Doug Cronk was born in September 1919, just two months before the Armistice that ended the Great War. In 1914 his father had received a gunshot wound while serving in France and spent the rest of the war in the UK as a Sergeant in the Bedfordshire Regiment. He had recently been discharged from the army and the family lived in Westcliffe on Sea in Essex. As a teenager young Doug worked as an ice cream salesman and as war in Europe loomed for a second time, he Joined the Hertfordshire and Bedfordshire in April 1939 at the age of just 19.
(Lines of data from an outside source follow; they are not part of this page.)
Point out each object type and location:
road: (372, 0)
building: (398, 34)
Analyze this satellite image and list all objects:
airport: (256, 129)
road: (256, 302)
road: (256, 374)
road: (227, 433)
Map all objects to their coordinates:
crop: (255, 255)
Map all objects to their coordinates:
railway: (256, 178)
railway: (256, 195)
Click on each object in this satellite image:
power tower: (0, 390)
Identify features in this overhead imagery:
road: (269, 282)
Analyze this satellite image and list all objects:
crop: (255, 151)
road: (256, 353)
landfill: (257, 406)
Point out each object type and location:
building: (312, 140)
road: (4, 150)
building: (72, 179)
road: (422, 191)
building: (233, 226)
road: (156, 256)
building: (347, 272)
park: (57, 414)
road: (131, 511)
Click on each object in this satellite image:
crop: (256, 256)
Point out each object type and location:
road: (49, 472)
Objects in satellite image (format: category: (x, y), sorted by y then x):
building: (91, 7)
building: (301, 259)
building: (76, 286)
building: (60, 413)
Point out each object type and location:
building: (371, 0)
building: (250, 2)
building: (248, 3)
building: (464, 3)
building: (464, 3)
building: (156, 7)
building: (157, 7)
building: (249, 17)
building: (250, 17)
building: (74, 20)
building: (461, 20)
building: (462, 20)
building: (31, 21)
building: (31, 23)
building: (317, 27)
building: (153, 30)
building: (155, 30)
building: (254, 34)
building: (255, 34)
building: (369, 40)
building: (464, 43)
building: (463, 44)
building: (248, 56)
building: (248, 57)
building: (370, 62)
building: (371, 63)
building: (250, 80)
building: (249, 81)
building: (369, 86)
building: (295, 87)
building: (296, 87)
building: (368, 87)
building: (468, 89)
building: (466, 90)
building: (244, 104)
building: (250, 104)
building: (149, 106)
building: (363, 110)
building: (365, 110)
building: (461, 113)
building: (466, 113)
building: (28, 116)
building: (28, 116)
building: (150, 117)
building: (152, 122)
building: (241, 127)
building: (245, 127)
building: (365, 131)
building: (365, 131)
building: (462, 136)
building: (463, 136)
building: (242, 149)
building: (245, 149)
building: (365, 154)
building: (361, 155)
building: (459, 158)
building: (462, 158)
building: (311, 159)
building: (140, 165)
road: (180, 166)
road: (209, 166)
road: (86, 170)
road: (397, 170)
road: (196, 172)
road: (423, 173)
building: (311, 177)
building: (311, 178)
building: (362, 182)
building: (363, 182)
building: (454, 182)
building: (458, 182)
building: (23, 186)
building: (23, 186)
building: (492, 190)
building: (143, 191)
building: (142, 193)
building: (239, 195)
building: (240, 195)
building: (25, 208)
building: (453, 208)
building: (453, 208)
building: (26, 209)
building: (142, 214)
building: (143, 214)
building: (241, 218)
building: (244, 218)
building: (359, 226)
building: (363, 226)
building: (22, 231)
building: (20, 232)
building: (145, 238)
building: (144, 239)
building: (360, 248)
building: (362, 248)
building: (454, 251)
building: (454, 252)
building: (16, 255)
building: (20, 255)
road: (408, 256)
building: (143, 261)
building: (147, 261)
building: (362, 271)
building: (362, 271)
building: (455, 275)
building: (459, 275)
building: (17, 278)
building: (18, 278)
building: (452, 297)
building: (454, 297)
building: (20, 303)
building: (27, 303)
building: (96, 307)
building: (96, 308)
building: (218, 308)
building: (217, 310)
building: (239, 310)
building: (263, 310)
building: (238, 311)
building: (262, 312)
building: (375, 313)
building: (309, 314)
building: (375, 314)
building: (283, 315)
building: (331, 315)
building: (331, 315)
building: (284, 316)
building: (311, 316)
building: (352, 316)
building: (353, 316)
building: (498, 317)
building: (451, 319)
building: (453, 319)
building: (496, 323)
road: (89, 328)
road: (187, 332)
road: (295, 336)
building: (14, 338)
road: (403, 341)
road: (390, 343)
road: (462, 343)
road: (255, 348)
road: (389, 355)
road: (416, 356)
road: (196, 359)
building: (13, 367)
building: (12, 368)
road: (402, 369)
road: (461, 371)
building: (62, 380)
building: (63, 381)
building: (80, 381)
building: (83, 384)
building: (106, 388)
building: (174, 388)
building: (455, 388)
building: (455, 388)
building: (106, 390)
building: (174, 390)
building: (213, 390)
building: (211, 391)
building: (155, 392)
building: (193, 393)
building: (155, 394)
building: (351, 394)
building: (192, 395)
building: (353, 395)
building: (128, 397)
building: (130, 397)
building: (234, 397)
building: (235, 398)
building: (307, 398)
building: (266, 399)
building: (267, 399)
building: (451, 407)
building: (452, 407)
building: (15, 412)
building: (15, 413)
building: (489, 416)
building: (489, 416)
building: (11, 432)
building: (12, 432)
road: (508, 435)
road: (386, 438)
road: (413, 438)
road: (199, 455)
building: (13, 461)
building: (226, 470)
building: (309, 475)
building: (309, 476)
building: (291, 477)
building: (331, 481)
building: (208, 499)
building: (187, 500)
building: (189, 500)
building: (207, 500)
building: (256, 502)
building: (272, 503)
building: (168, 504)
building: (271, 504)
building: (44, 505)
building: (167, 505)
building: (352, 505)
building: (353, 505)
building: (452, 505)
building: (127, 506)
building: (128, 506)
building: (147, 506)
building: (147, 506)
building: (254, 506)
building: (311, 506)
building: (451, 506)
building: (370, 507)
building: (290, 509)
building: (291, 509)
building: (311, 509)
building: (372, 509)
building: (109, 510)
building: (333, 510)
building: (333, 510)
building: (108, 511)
At the outbreak of war Doug found himself in France and experienced the evacuation from Dunkirk. He later volunteered to become part of the clandestine Auxiliary forces who would ‘stay behind’ and carry out a guerrilla war behind the German lines in the event of an invasion. This is probably how he came to the attention of the SAS and following intensive training in Scotland his records suggest that he was in mainland Europe ahead of D Day. By April 1944, at the age of 24, he was a Lance Corporal in the 1st Regiment SAS. Doug was a part of Operation Kipling, working behind enemy lines to carry out reconnaissance, attack supply lines and generally cause mayhem to demoralise the retreating Germans. Of particular interest here, is that later, moving through the lowlands and then into Germany, Doug probably broke the rules in so far as he carried a camera with him. This has provided us with some authentic snaps of him, his comrades and their jeeps on active service with the SAS. Doug later took part in the liberation of Norway where the SAS assisted in rounding up and disarming some 300,000 occupying troops.
Doug Cronk never went to a reunion. He said he no longer wanted anything to do with the war “it’s over, forget about it”. After he was demobbed he moved to Dorset and became a bus driver. He was interviewed by Gavin Mortimer for his book ‘Stirlings men’, which is well worth a read.